- **Task to carry out**
Pick out every line in the entries below that contains the string "danych" and copy each one in full. Case matters.

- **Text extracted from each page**
────────

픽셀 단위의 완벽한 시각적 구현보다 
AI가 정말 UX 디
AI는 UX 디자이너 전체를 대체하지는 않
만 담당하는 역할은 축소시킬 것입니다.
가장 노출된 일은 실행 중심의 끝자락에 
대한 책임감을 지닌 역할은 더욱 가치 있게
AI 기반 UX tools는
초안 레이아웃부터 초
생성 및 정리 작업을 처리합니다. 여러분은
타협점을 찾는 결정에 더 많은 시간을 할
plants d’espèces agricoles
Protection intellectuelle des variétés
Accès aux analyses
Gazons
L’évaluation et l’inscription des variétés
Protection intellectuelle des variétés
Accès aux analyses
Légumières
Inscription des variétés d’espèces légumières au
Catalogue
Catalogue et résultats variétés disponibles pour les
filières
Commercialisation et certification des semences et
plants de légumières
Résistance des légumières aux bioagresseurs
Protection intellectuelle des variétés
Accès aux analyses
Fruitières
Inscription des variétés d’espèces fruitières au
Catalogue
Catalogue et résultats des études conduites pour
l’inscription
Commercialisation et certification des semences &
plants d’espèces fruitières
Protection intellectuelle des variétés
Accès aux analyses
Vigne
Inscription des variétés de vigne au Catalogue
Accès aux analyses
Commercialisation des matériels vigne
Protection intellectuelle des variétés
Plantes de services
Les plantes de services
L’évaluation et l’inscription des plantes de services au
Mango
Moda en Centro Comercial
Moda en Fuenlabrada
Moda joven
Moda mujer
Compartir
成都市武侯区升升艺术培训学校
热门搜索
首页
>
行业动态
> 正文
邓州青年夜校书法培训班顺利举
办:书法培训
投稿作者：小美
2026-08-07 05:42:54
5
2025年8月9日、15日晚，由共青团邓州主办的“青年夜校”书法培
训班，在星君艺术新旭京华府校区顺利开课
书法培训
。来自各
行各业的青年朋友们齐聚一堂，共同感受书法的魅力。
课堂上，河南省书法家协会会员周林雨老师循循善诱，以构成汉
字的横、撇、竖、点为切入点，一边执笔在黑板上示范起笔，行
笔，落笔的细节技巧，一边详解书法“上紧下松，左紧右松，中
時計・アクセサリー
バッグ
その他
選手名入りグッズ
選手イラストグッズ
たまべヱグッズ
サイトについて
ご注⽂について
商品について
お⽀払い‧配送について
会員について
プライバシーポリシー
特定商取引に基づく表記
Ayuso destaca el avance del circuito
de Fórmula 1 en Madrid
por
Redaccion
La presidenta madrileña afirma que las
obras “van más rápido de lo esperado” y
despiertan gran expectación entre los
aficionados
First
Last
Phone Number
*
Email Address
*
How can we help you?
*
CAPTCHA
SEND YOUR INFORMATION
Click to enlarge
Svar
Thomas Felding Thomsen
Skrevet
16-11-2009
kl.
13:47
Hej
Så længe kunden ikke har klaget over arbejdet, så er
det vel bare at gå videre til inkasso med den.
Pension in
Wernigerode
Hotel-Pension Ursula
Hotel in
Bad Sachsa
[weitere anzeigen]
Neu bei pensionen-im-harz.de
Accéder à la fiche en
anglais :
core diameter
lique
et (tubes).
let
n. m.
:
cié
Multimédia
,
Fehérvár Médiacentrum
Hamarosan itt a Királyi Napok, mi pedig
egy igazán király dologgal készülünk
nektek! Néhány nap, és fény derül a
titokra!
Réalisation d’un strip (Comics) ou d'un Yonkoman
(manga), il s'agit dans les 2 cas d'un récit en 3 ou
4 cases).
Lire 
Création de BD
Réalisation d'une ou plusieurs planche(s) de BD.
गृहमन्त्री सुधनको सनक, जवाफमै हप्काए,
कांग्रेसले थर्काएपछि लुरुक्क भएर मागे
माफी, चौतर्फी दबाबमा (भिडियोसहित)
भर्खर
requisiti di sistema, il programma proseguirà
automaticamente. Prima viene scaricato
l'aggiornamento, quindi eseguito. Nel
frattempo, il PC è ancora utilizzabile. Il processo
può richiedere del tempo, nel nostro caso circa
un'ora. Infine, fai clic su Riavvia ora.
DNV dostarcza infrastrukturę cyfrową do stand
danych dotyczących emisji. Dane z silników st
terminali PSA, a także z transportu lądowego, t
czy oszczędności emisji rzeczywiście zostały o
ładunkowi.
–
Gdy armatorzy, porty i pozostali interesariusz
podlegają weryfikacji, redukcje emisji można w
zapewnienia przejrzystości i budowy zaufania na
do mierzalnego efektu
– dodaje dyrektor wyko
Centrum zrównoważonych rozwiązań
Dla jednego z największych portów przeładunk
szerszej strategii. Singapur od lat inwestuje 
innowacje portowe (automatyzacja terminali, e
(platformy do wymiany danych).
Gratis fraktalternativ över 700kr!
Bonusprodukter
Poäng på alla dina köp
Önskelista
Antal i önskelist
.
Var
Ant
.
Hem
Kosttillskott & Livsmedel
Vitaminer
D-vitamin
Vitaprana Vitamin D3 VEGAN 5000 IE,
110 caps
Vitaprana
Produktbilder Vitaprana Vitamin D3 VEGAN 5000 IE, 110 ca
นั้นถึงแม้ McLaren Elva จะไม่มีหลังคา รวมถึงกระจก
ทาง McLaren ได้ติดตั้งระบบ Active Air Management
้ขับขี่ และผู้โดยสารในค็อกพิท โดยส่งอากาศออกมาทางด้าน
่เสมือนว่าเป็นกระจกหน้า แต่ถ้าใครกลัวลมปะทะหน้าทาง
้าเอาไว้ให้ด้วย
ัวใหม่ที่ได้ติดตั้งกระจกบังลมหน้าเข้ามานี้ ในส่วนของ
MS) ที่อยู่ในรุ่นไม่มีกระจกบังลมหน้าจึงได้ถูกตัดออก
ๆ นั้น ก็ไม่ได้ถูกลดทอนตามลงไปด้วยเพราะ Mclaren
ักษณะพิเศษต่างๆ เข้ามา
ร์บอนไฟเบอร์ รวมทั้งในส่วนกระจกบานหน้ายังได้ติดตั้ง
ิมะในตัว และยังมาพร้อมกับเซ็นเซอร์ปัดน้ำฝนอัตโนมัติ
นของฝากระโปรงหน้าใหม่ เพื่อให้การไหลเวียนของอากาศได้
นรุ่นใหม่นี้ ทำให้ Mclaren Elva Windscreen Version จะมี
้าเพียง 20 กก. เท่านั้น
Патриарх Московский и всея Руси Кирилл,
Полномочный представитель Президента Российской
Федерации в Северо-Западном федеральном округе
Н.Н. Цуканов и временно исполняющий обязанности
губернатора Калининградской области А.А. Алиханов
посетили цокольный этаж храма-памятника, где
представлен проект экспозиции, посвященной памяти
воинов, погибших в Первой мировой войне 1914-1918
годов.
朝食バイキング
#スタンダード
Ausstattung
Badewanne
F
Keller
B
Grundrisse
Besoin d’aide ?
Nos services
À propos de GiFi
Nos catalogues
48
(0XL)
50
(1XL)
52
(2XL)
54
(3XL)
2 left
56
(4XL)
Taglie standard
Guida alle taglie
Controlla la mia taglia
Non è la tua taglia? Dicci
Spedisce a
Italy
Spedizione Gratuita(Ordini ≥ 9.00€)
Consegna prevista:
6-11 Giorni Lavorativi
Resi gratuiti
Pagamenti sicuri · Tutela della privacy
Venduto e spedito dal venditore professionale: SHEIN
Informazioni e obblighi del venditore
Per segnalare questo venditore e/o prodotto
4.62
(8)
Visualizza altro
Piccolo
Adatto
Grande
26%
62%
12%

────────

- **Task result**
danych dotyczących emisji. Dane z silników st
(platformy do wymiany danych).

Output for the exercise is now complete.